Content starts

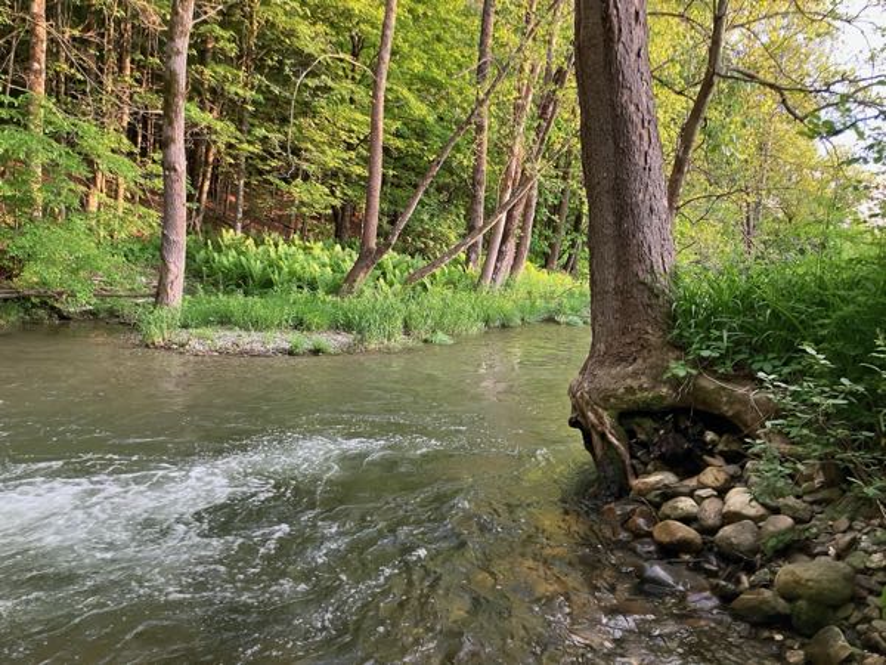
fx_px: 717
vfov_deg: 49.7
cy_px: 332
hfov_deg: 63.4
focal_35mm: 28
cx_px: 443
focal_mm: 3.99
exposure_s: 1/60
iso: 100
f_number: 1.8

Content ends

* REQUIRED ACTION *
Output only the lines from the line that contains "hfov_deg: 63.4" through the end of the entries, both included, exactly as they appear.

* EXERCISE OUTPUT *
hfov_deg: 63.4
focal_35mm: 28
cx_px: 443
focal_mm: 3.99
exposure_s: 1/60
iso: 100
f_number: 1.8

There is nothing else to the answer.